*** Text passage Section Begins ***

Release Notes for Lahuta v0.9.1 (2023-08-25)¶

GitHub release v0.9.1

New Features: - Mapping of Indices Based on Multiple Sequence Alignment (#41): Introducing a new mechanism to map neighbor information from residues in MSA. This initial support lays the foundation for further development. - Basic Plotting Interface (#45): A new plotting interface provides users with straightforward visualization tools. - CLI Interface (#47): Access and control Lahuta functionalities via a new command-line interface.

Improvements: - Documentation Overhaul (#39): Comprehensive updates and improvements to documentation enhance usability and understanding. - Extending and Improving Tests (#50): Robustness of the codebase has been increased with significant testing enhancements. - Refactoring & Python 3.10 Support (#44, #56): Codebase refactoring for better performance and compatibility with Python 3.10 as the minimum supported version.

Set Operations & Testing: - Set Operations Testing (#43): Rigorous first-principles testing on set operations ensures reliability and consistency. - Refactoring & Test Improvement (#44): Enhancing the code quality and performance through systematic refactoring and improved testing.

*** Text passage Section Ends ***
*** Exercise data Section Begins ***

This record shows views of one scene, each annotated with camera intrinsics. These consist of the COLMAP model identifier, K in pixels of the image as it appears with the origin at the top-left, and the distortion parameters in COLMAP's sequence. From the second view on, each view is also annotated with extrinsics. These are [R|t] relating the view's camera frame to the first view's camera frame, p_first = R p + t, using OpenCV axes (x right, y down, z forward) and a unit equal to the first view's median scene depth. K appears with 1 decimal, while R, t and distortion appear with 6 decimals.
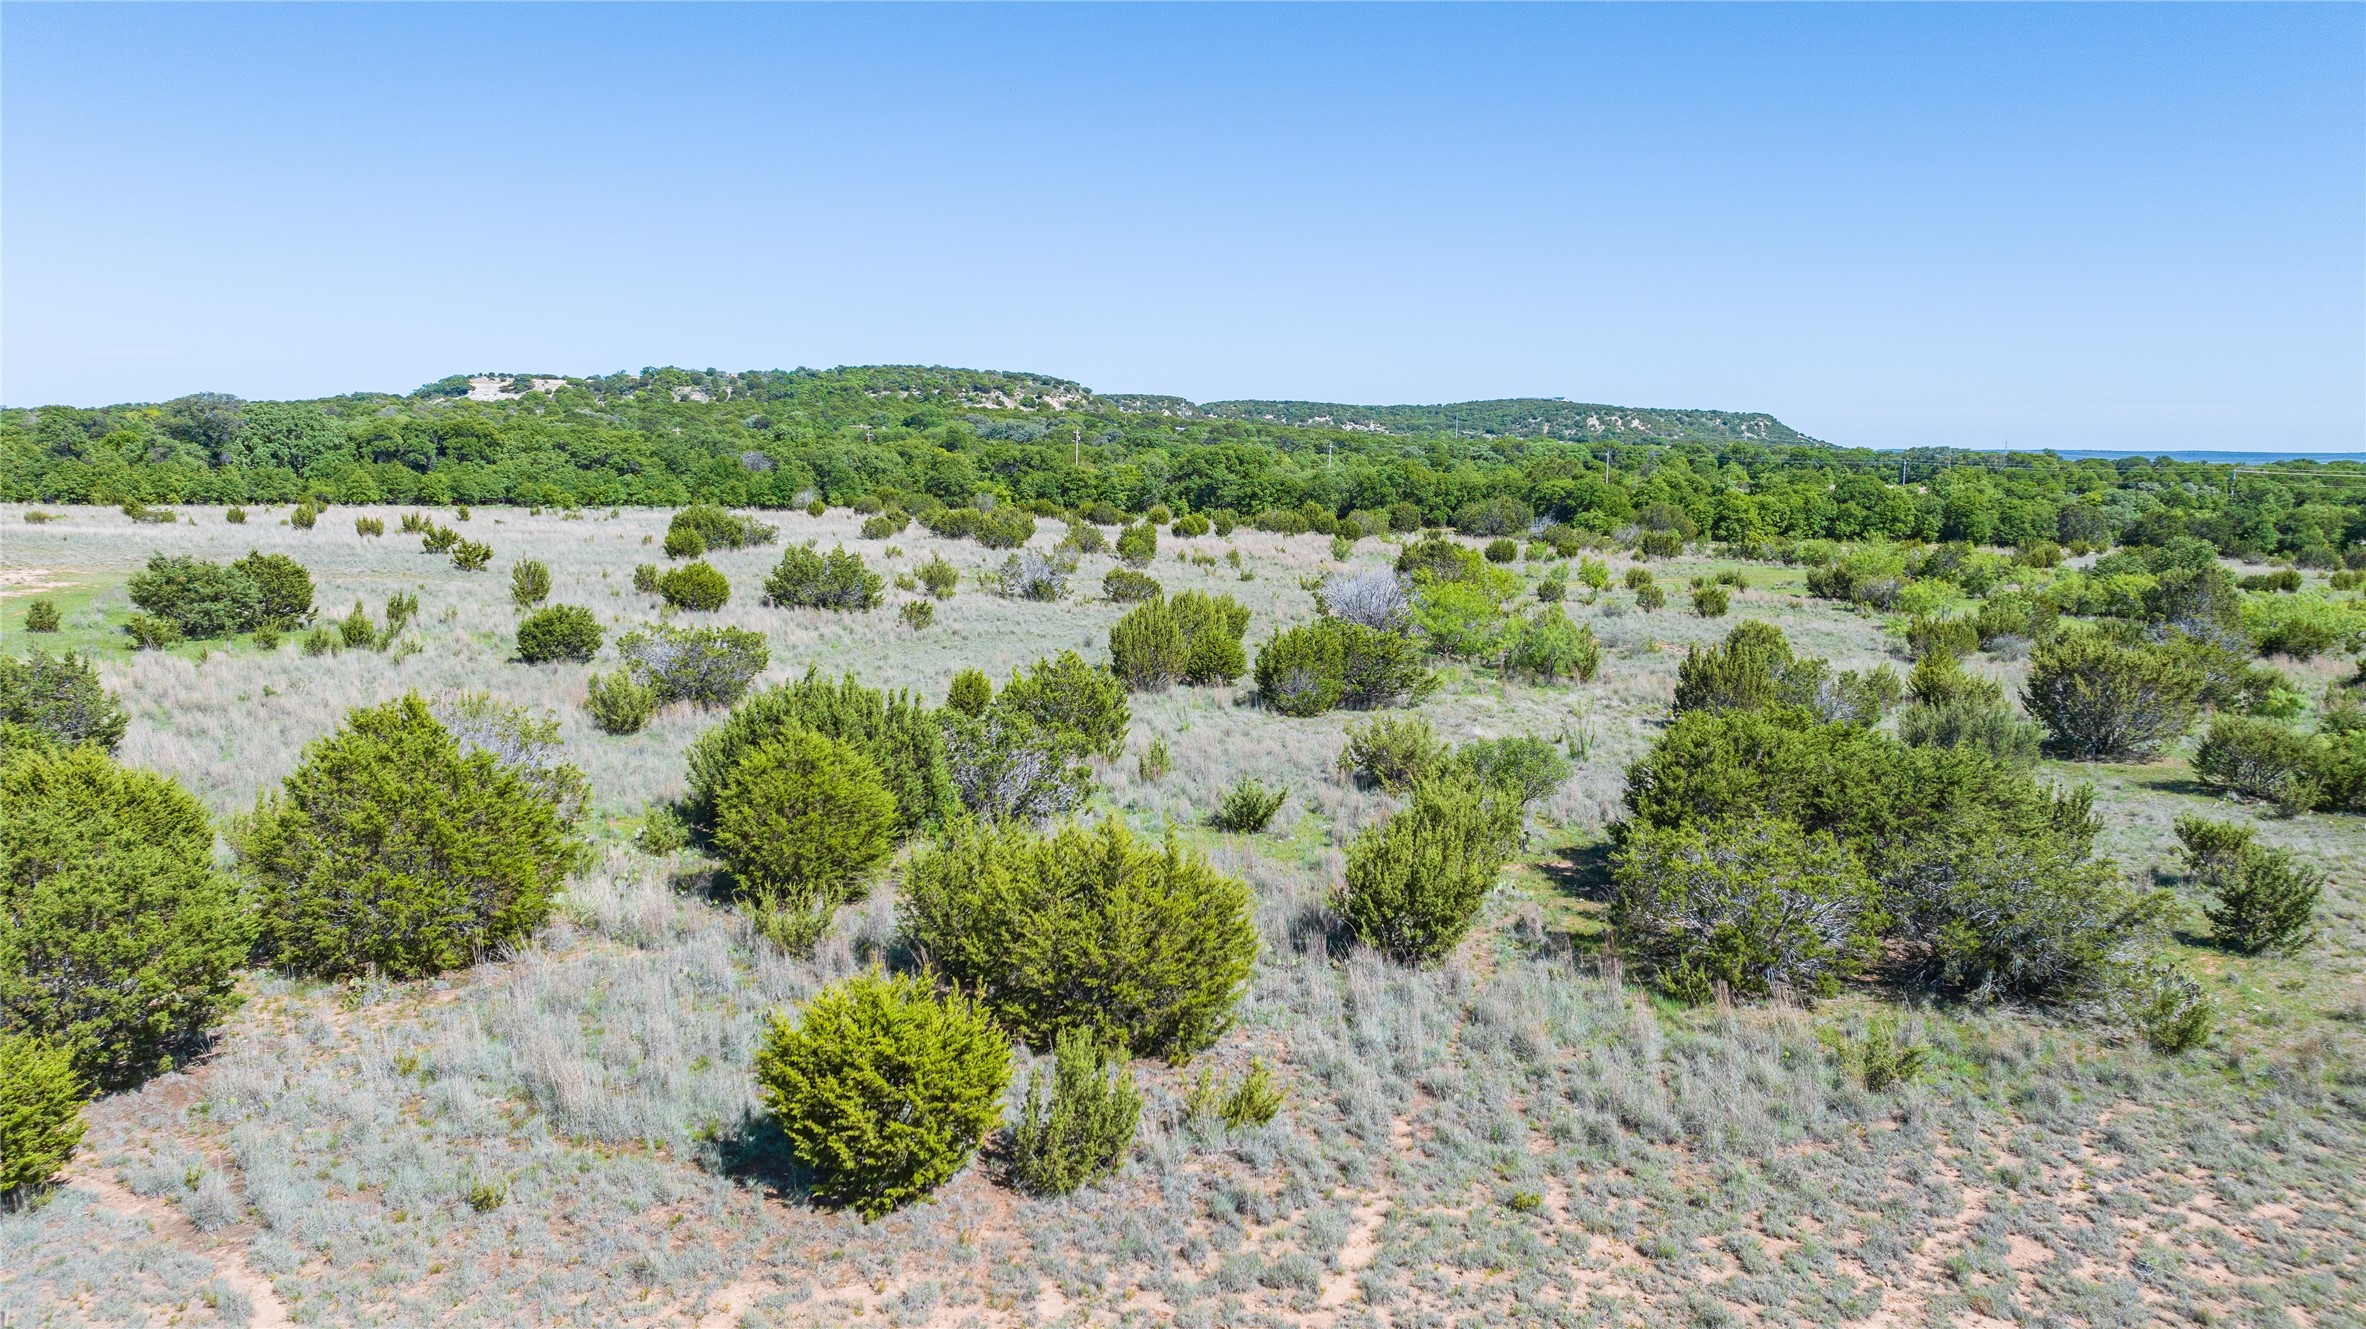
lens RADIAL K [[1664.6, 0, 1195.3], [0, 1664.6, 655.7], [0, 0, 1]] dist [-0.041672, 0.045228]
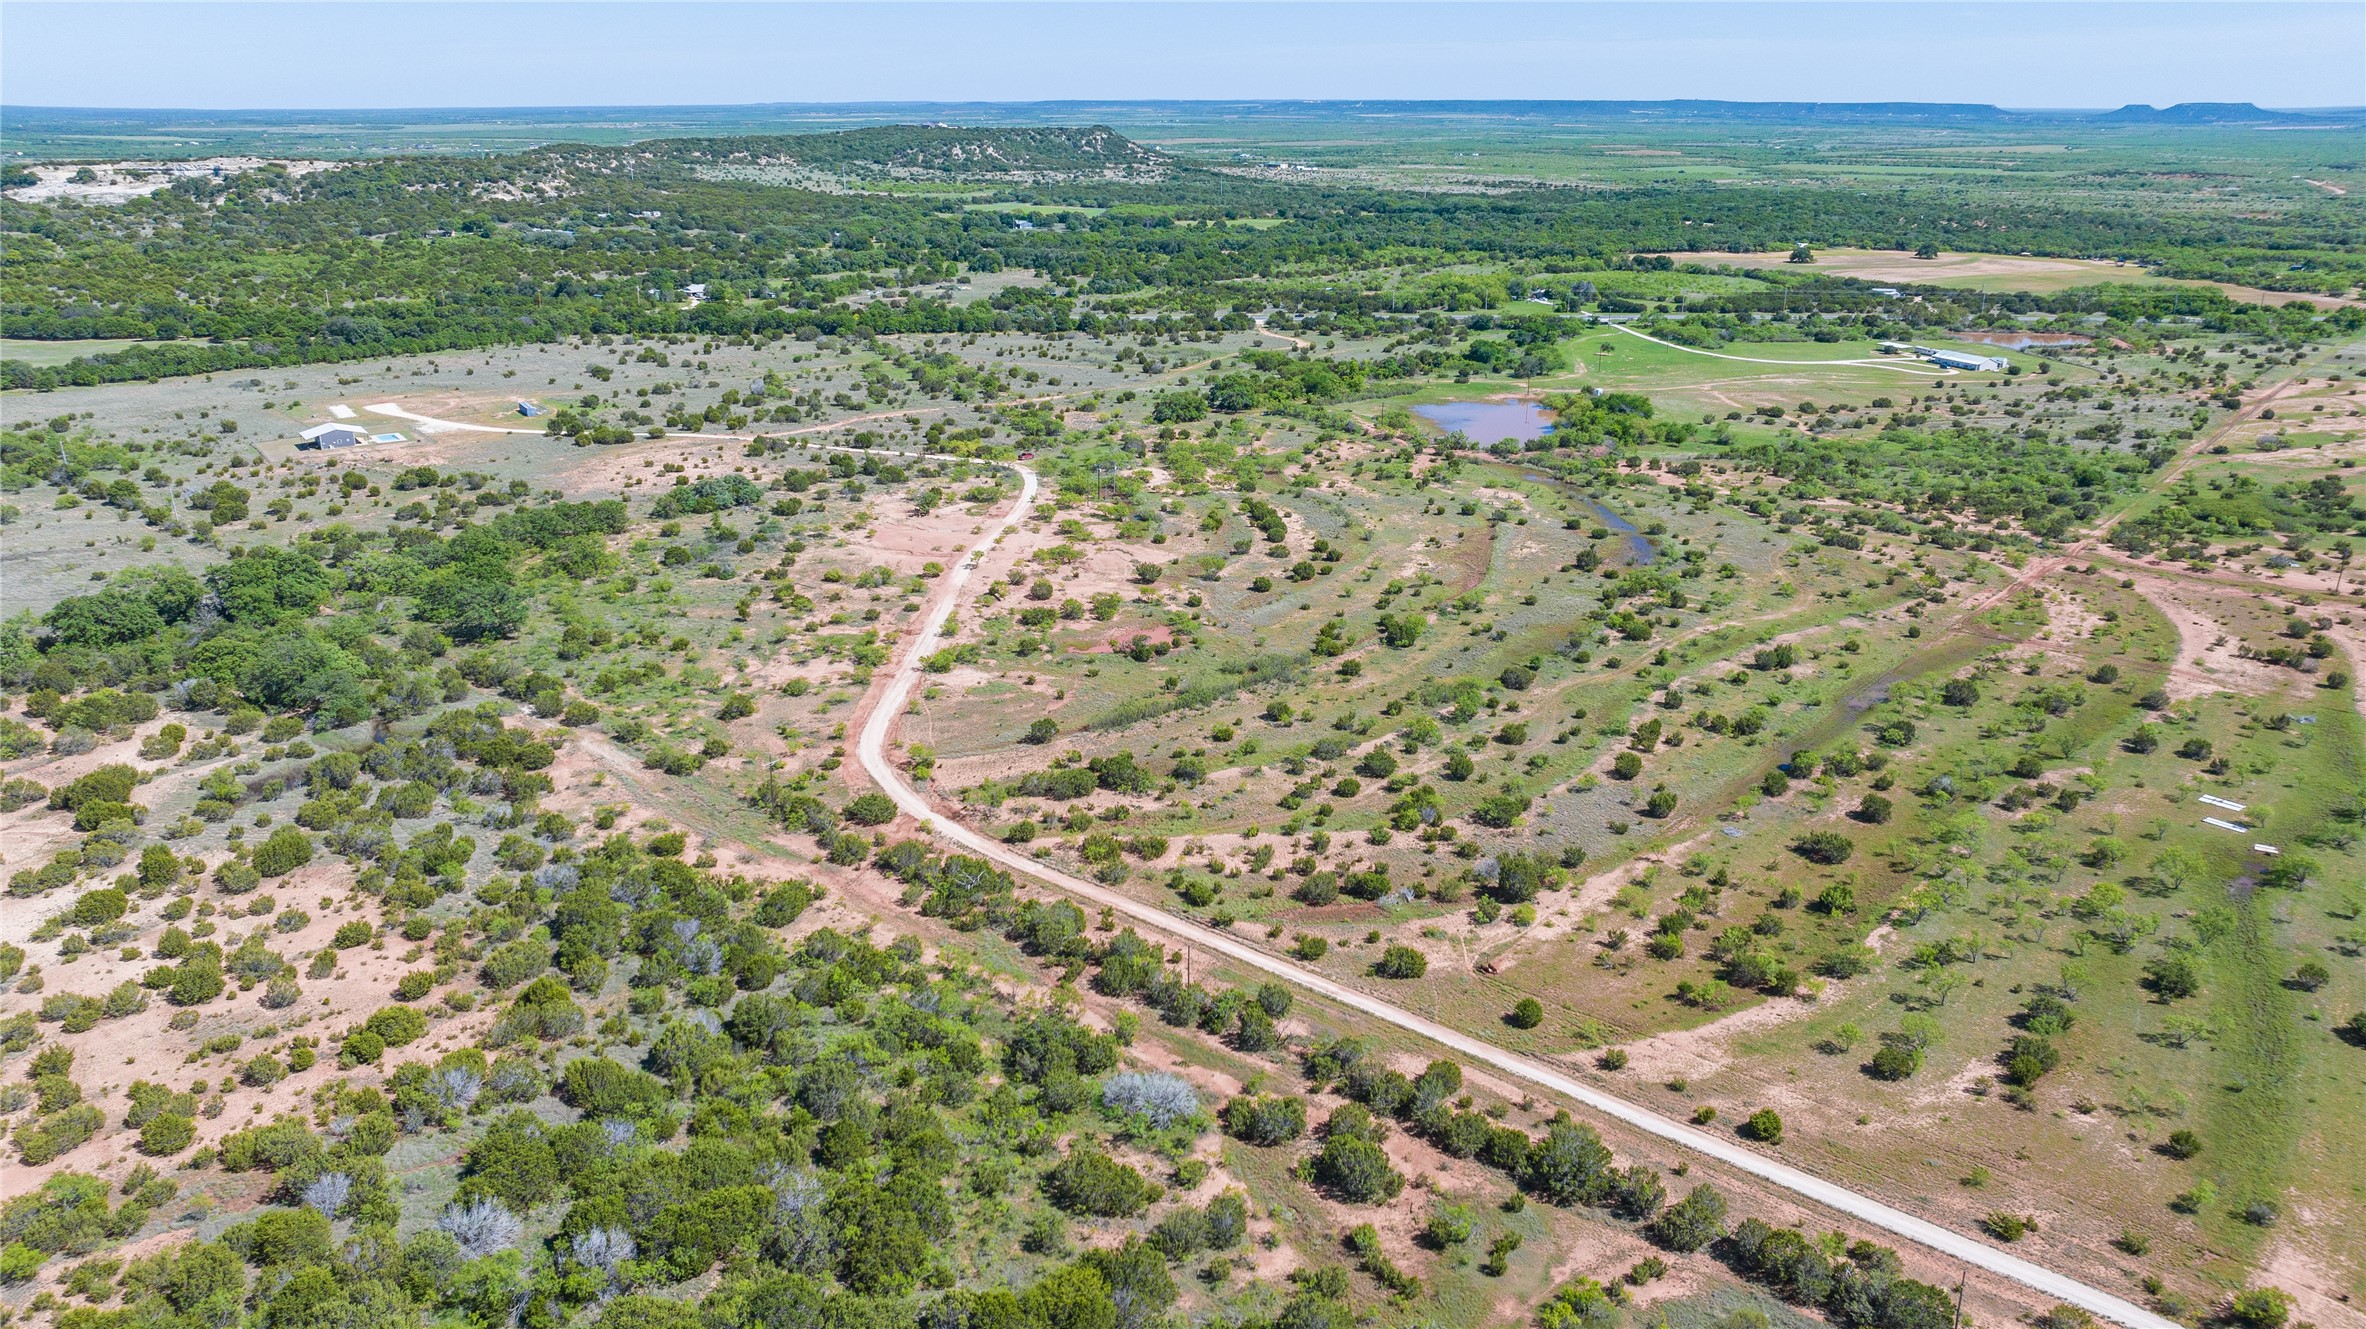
lens RADIAL K [[1664.6, 0, 1188.7], [0, 1664.6, 647.2], [0, 0, 1]] dist [-0.041672, 0.045228]
pose [[0.947124, -0.115506, 0.299357, -0.034713], [0.055092, 0.977645, 0.202917, -0.025731], [-0.316103, -0.175695, 0.932314, -0.553667]]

*** Exercise data Section Ends ***

→ **Your objective**:
Can you reproduce the release notes word for word, beginning at the words that include "GitHub release v0.9.1" and stopping after "minimum supported version."?

→ **Answer section**:
GitHub release v0.9.1

New Features: - Mapping of Indices Based on Multiple Sequence Alignment (#41): Introducing a new mechanism to map neighbor information from residues in MSA. This initial support lays the foundation for further development. - Basic Plotting Interface (#45): A new plotting interface provides users with straightforward visualization tools. - CLI Interface (#47): Access and control Lahuta functionalities via a new command-line interface.

Improvements: - Documentation Overhaul (#39): Comprehensive updates and improvements to documentation enhance usability and understanding. - Extending and Improving Tests (#50): Robustness of the codebase has been increased with significant testing enhancements. - Refactoring & Python 3.10 Support (#44, #56): Codebase refactoring for better performance and compatibility with Python 3.10 as the minimum supported version.